The paper’s abstract:
Although K-fold cross-validation (CV) is widely used for model evaluation and selection, there has been limited understanding of how to perform CV for non-iid data, including from sampling designs with unequal selection probabilities. We introduce CV methodology that is appropriate for design-based inference from complex survey sampling designs. For such data, we claim that we will tend to make better inferences when we choose the folds and compute the test errors in ways that account for the survey design features such as stratification and clustering. Our mathematical arguments are supported with simulations and our methods are illustrated on real survey data.

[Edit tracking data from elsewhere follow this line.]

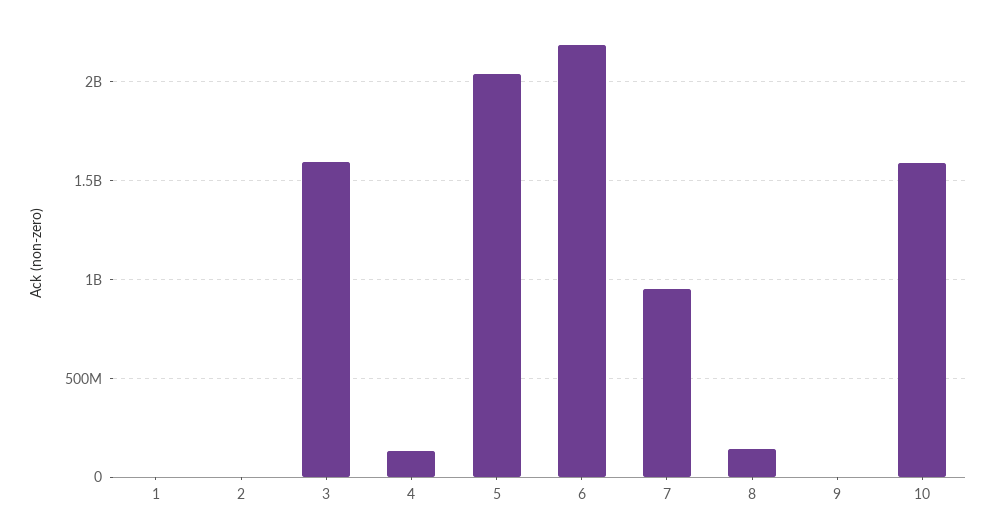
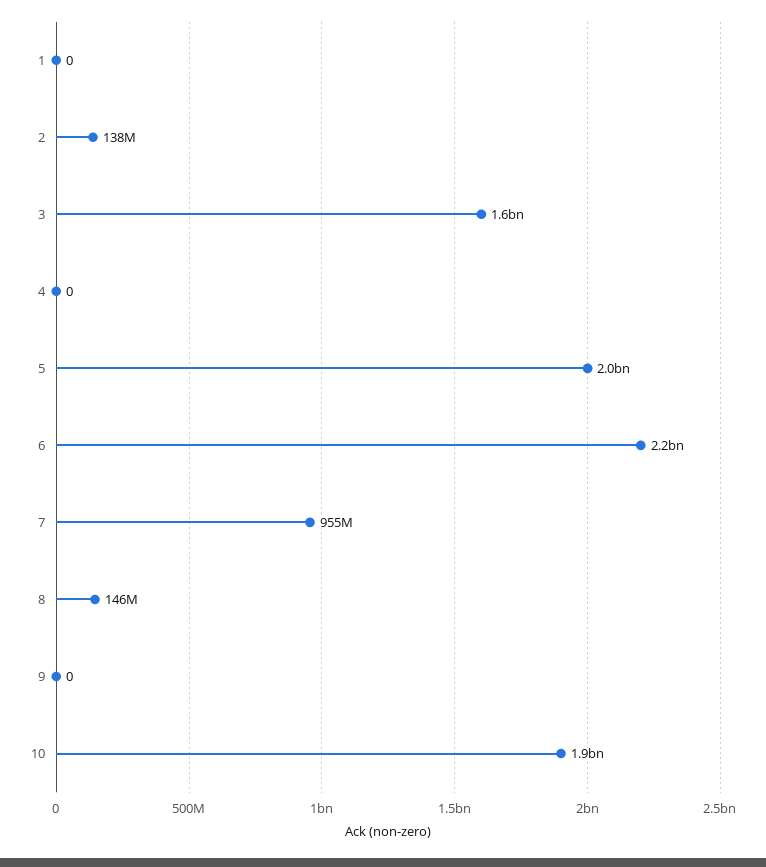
  {
    "1": 0,
-   "2": 0,
+   "2": 138000000,
    "3": 1600000000,
-   "4": 150000000,
+   "4": 0,
    "5": 2000000000,
    "6": 2200000000,
    "7": 955000000,
    "8": 146000000,
    "9": 0,
-   "10": 1600000000
+   "10": 1900000000
  }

Long story short, traditional K-fold CV assumes that your rows of data are exchangeable, such as iid draws or simple random samples (SRS). But in survey sampling, we often use non-exchangeable sampling designs such as stratified sampling and/or cluster sampling.1
Our paper explains why in such situations it can be important to carry out CV that mimics the sampling design.2 First, if you create CV folds that follow the same sampling process, then you’ll be more honest with yourself about how much precision there is in the data. Next, if on these folds you train fitted models and calculate test errors in ways that account for the sampling design (including sampling weights3), then you’ll generalize from the sample to the population more appropriately.
If you’d like to try this yourself, please consider using our R package surveyCV
. For linear or logistic regression models, our function cv.svy()

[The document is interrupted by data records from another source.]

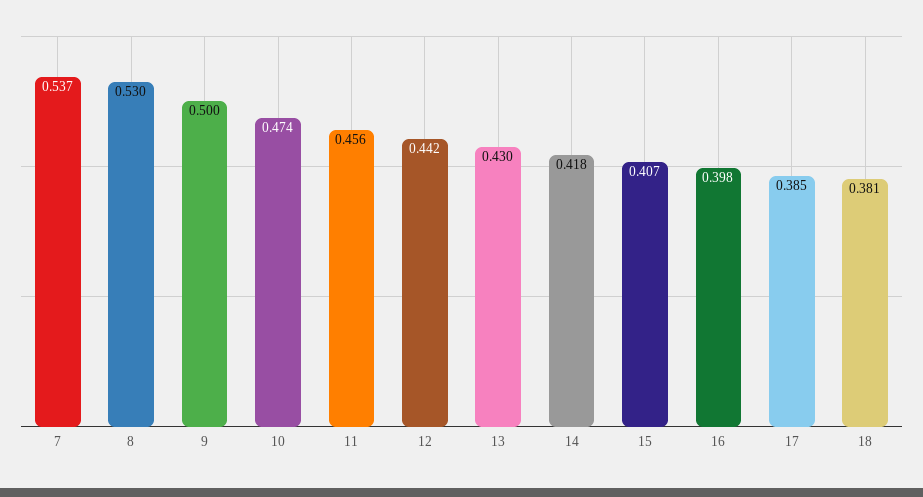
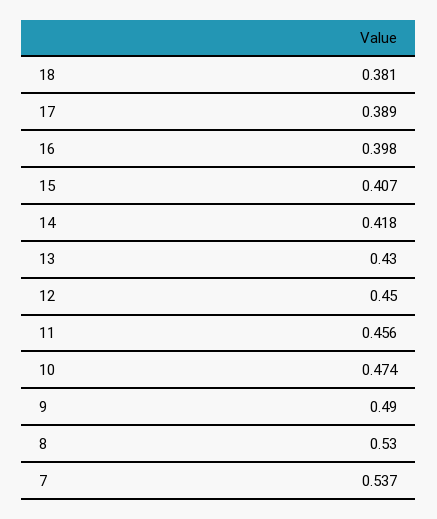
  {
    "7": 0.537,
    "8": 0.53,
-   "9": 0.5,
+   "9": 0.49,
    "10": 0.474,
    "11": 0.456,
-   "12": 0.442,
+   "12": 0.45,
    "13": 0.43,
    "14": 0.418,
    "15": 0.407,
    "16": 0.398,
-   "17": 0.385,
+   "17": 0.389,
    "18": 0.381
  }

will carry out the whole K-fold Survey CV process:
- generate folds that respect the sampling design,
- train models that account for the sampling design, and
- calculate test error estimates and their SE estimates that also account for the sampling design.
For more general models, our function folds.svy()
will partition your dataset into K folds that respect any stratification and clustering in the sampling design. Then you can use these folds in your own custom CV loop. In our package README and the intro
vignette, we illustrate how to use such folds to choose a tuning parameter for a design-consistent random forest from the rpms
R package.
Finally, if you are already working with the survey
R package and have created a svydesign
object or a svyglm
object, we have convenient wrapper functions folds.svydesign()
, cv.svydesign()
, and cv.svyglm()
which can extract the relevant sampling design info out of these objects for you.
It was very rewarding to work with Cole and Thomas on this project. They did a lot of the heavy lifting on setting up the initial package, developing the functions, and carrying out simulations to check whether our proposed methods work the way we expect. My hat is off to them for making the paper and R package possible.
Some next steps in this work:
- Find additional example datasets and give more detailed guidance around when there’s likely to be a substantial difference between usual CV and Survey CV.
- Build in support for automated CV on other GLMs from the
survey
package beyond the linear and logistic models. Also, write more examples of how to use our R package with existing ML modeling packages that work with survey data, like those mentioned in Section 5 of Dagdoug, Goga, and Haziza (2021). - Try to integrate our R package better with existing general-purpose R packages for survey data like
srvyr
and for modeling liketidymodels
, as suggested in this GitHub issue thread. - Work on better standard error estimates for the mean CV loss with Survey CV. For now we are taking the loss for each test case (e.g., the squared difference between prediction and true test-set value, in the case of linear regression) and using the
survey
package to get design-consistent estimates of the mean and SE of this across all the test cases together. This is a reasonable survey analogue to the standard practice for regular CV—but alas, that standard practice isn’t very good. Bengio and Grandvalet (2004) showed how hard it is to estimate SE well even for iid CV. Bates, Hastie, and Tibshirani (2021) have recently proposed another way to approach it for iid CV, but this has not been done for Survey CV yet.